*Task instructions*.
1. In the GPU discovery pull request, what does NVML provide that cudaMemGetInfo does not?
2. In the GPU discovery pull request, rewrite the stretch from "# Device count" through "info = mx.device_info(i)" with "Enumerate devices" changed to "Loop over devices".
3. Proceed with the GPU discovery pull request from the point where it stops.

*Excerpted passage*.
::::

GPU discovery by dhiltgen · Pull Request #3055 · ml-explore/mlx

dhiltgen · 2026-01-24T00:37:32Z

Proposed changes

Enhanced GPU discovery leveraging existing device_info. In particular for CUDA this tries to use NVML (if present) which provides an overall system view of VRAM consumption compared to cudaMemGetInfo which is scoped just to the current process when calculating consumed memory. This also exposes PCI IDs and UUIDs for devices which can help correlate with other APIs for deduplication or additional queries.

Simple example program

#!/usr/bin/env python3
import mlx.core as mx

def main():
    print("="*70)
    print("MLX GPU Device Discovery Demo")
    print("="*70)

    # Check backends
    print(f"\nCUDA available: {mx.cuda.is_available()}")
    print(f"Metal available: {mx.metal.is_available()}")

    # Device count
    count = mx.device_count()
    print(f"\nTotal GPU devices: {count}")

    if count == 0:
        print("No GPU devices found.")
        return

    # Enumerate devices
    for i in range(count):
        info = mx.device_info(i)
        print(f"\n{'='*70}")
        print(f"Device {i}")
        print(f"{'='*70}")
        for key, value in sorted(info.items()):
            if 'memory' in key and isinstance(value, int):
                print(f"  {key:30s}: {value:15,} bytes ({value/(1024**3):.2f} GB)")
            else:
                print(f"  {key:30s}: {value}")

if __name__ == "__main__":
    main()

Output on a dual GPU linux system

% ./test_device_discovery.py 
======================================================================
MLX GPU Device Discovery Demo
======================================================================

CUDA available: True
Metal available: False

Total GPU devices: 2

======================================================================
Device 0
======================================================================
  architecture                  : sm_120
  compute_capability_major      : 12
  compute_capability_minor      : 0
  device_name                   : NVIDIA RTX PRO 6000 Blackwell Workstation Edition
  free_memory                   : 101,384,192,000 bytes (94.42 GB)

::::

*Dataset section*.
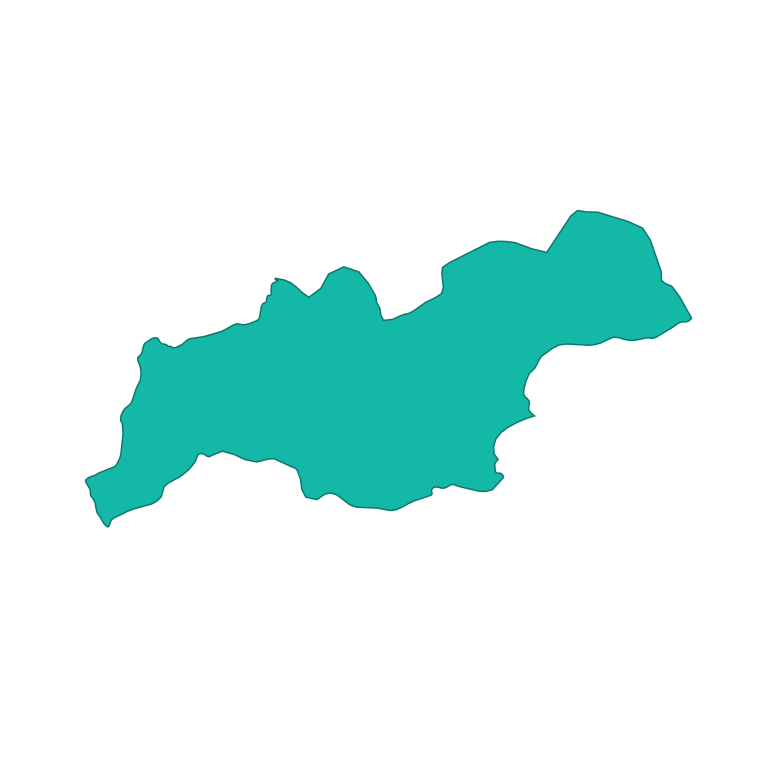 an SVG outline of Cuvette-Ouest, rotated 254°
{"feature_id": "COG-2185", "entity_name": "Cuvette-Ouest", "entity_type": "Region", "adm_level": 1, "iso_a3": "COG", "parent_name": "Republic of the Congo", "parent_adm1": "", "projection": "equal_earth", "projection_center": [14.65, 0.103], "detail": "fine", "context": "isolated", "style": "filled", "palette": "teal", "viewbox_px": 768, "rotation_deg": 254, "n_neighbors": 0, "source": "natural_earth", "source_scale": "10m", "svg_char_len": 3779}
<svg xmlns="http://www.w3.org/2000/svg" viewBox="0 0 768 768"><g transform="rotate(254 384 384)"><path d="M315.9,277.5L325.0,276.8L327.4,275.6L328.4,274.6L329.1,273.3L342.5,257.7L343.7,252.5L344.2,240.0L349.5,229.8L357.8,220.2L364.0,210.2L362.8,198.8L362.2,195.8L363.5,193.9L365.7,192.1L367.4,189.9L367.7,186.5L366.3,184.6L362.0,181.7L358.6,177.4L355.5,172.6L353.0,167.3L351.0,161.6L348.2,149.2L345.7,144.2L337.0,138.8L334.2,133.7L332.7,127.5L332.9,109.1L332.4,102.8L329.7,87.6L328.7,84.8L326.7,82.8L324.7,81.6L323.1,80.3L322.8,78.9L325.7,76.9L328.7,75.7L332.1,75.0L339.0,72.9L340.0,72.7L341.2,72.7L349.2,73.5L351.4,73.3L354.7,72.5L356.3,71.7L357.3,71.4L358.4,71.3L361.6,72.1L363.7,72.4L372.4,70.2L373.4,70.5L374.3,71.3L375.3,73.6L375.6,75.7L375.8,79.7L376.1,81.6L377.1,85.5L378.6,100.9L379.1,102.8L379.9,104.4L385.2,109.4L389.1,111.7L408.7,119.7L418.5,121.6L420.0,121.1L421.3,120.9L422.8,121.1L424.6,121.8L426.8,123.0L430.8,126.8L432.2,129.1L434.3,134.0L435.8,136.0L437.8,137.7L447.9,144.5L454.8,150.7L459.5,152.9L464.2,154.1L468.9,154.4L474.8,153.9L476.1,154.2L477.4,154.8L479.4,158.5L480.1,159.3L481.3,160.2L486.4,163.1L487.9,164.2L488.8,165.1L489.0,165.4L491.3,172.1L491.7,174.4L491.7,175.1L491.6,176.3L491.3,177.4L490.9,178.4L490.2,179.2L489.2,179.5L487.1,179.9L485.2,180.7L484.4,181.3L483.7,182.0L483.2,182.9L482.5,184.7L482.1,185.2L481.5,185.8L480.8,186.1L480.2,186.6L479.8,187.1L478.9,189.2L478.4,190.0L477.1,191.1L476.7,191.8L476.5,192.6L476.5,193.9L477.1,198.0L477.6,200.6L478.0,201.7L480.4,206.7L480.9,209.0L480.9,211.0L479.2,223.8L479.3,241.6L479.9,245.8L482.3,255.8L482.4,257.2L482.4,258.6L482.2,259.8L479.8,264.8L479.5,265.6L479.4,266.2L479.3,266.8L479.2,269.3L479.2,272.3L479.8,278.1L480.1,279.5L480.4,280.6L481.2,281.7L482.3,282.7L491.8,287.2L492.6,287.7L493.3,288.5L494.5,289.6L494.8,290.8L494.9,291.9L495.3,293.0L496.3,293.9L499.2,295.2L501.0,296.6L500.8,298.1L500.8,299.3L501.2,300.2L502.1,300.9L503.7,300.7L509.5,302.9L510.5,303.5L511.2,304.4L511.6,305.5L511.8,306.9L511.9,308.4L512.1,309.6L512.5,310.2L513.4,309.5L513.9,308.6L514.4,308.3L515.0,308.3L515.5,308.8L511.2,317.2L506.7,322.5L501.2,326.5L494.3,330.6L488.1,335.7L493.3,349.6L505.0,361.1L507.7,377.7L498.7,390.7L485.3,396.6L471.5,400.1L468.1,400.0L464.7,399.3L457.6,400.9L451.3,400.0L445.3,401.0L443.7,410.0L445.2,419.4L445.3,423.3L445.0,427.3L446.2,432.9L451.1,446.7L452.7,456.2L454.9,464.0L460.6,467.7L473.9,470.0L480.0,472.5L482.7,480.8L491.0,524.3L489.8,532.8L487.1,541.3L483.6,549.2L473.4,563.1L465.6,576.6L494.0,609.9L497.4,617.9L493.5,626.2L490.2,636.9L472.4,664.1L462.5,675.6L448.9,679.7L415.0,681.5L407.5,679.2L403.1,681.9L398.8,687.5L386.0,692.3L362.5,697.8L361.8,696.9L360.5,693.9L360.4,691.8L361.5,687.6L361.6,685.5L361.0,682.7L359.1,677.4L353.9,658.3L353.9,654.8L355.9,649.6L356.7,639.1L357.7,633.5L360.5,627.5L363.7,622.8L365.7,617.6L364.9,610.2L363.7,604.0L363.7,598.0L364.7,592.0L372.1,570.6L373.3,562.7L371.7,555.4L367.4,543.6L365.2,540.4L358.0,533.8L354.0,526.5L347.9,521.4L341.0,517.3L336.0,515.3L332.9,516.0L330.1,517.8L327.3,519.0L324.4,518.1L321.1,516.3L318.0,516.3L315.0,517.7L311.9,519.9L311.6,510.8L310.3,500.7L308.1,490.9L305.0,482.6L300.3,476.4L293.7,472.1L286.4,470.6L279.9,472.9L278.6,470.5L277.1,468.9L275.3,468.0L268.9,467.0L267.5,467.6L266.8,469.2L266.3,471.0L265.5,472.1L263.1,473.2L262.0,473.5L260.9,472.5L252.5,459.0L252.7,452.1L254.6,446.1L262.8,431.4L265.1,427.4L266.9,425.1L268.8,421.9L268.6,419.3L267.7,416.6L267.3,413.0L268.1,410.6L270.6,406.2L270.9,403.6L269.5,400.6L267.3,400.1L265.2,400.0L264.1,398.4L263.3,380.8L262.4,374.8L260.7,367.3L259.8,361.2L260.6,355.3L266.7,343.0L273.2,323.6L277.0,318.1L290.4,308.2L293.7,303.0L294.5,297.9L293.3,293.0L291.3,287.9L296.8,277.6L305.7,276.0L315.9,277.5Z" fill="#14b8a6" stroke="#0f766e" stroke-width="1.5"/></g></svg>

::::

*Results*.
1. NVML gives an overall system view of VRAM consumption, while cudaMemGetInfo is scoped to the current process.

2.
# Device count
    count = mx.device_count()
    print(f"\nTotal GPU devices: {count}")

    if count == 0:
        print("No GPU devices found.")
        return

    # Loop over devices
    for i in range(count):
        info = mx.device_info(i)

3.
  pci_bus_id                    : 0000:43:00.0
  total_memory                  : 102,641,958,912 bytes (95.59 GB)
  uuid                          : GPU-e0be9369-843f-a56c-2def-efc2848da030

======================================================================
Device 1
======================================================================
  architecture                  : sm_120
  compute_capability_major      : 12
  compute_capability_minor      : 0
  device_name                   : NVIDIA RTX PRO 6000 Blackwell Workstation Edition
  free_memory                   : 101,384,192,000 bytes (94.42 GB)
  pci_bus_id                    : 0000:6f:00.0
  total_memory                  : 102,641,958,912 bytes (95.59 GB)
  uuid                          : GPU-c681a258-86c7-673f-3f2e-77c50fd2ae0c

Output on a Mac

% test_device_discovery.py 
======================================================================
MLX GPU Device Discovery Demo
======================================================================

CUDA available: False
Metal available: True

Total GPU devices: 1

======================================================================
Device 0
======================================================================
  architecture                  : applegpu_g15s
  device_name                   : Apple M3 Max
  max_buffer_length             : 77309411328
  max_recommended_working_set_size: 103079215104
  memory_size                   : 137,438,953,472 bytes (128.00 GB)
  resource_limit                : 499000

Checklist

Put an x in the boxes that apply.

I have read the CONTRIBUTING document
I have run pre-commit run --all-files to format my code / installed pre-commit prior to committing changes
I have added tests that prove my fix is effective or that my feature works
I have updated the necessary documentation (if needed)

Enhanced GPU discovery leveraging existing device_info

angeloskath

I think in principle this is very nice but there are a few ways where it deviates from standard MLX practice which may sound pedantic (and I am open to comments) but I think are slightly important.

To begin with I would deal with conditional compilation through CMake rather than ifdefs if anything to keep it the same as the rest of the codebase. Basically device_info.cpp should not exist in /mlx but rather per backend.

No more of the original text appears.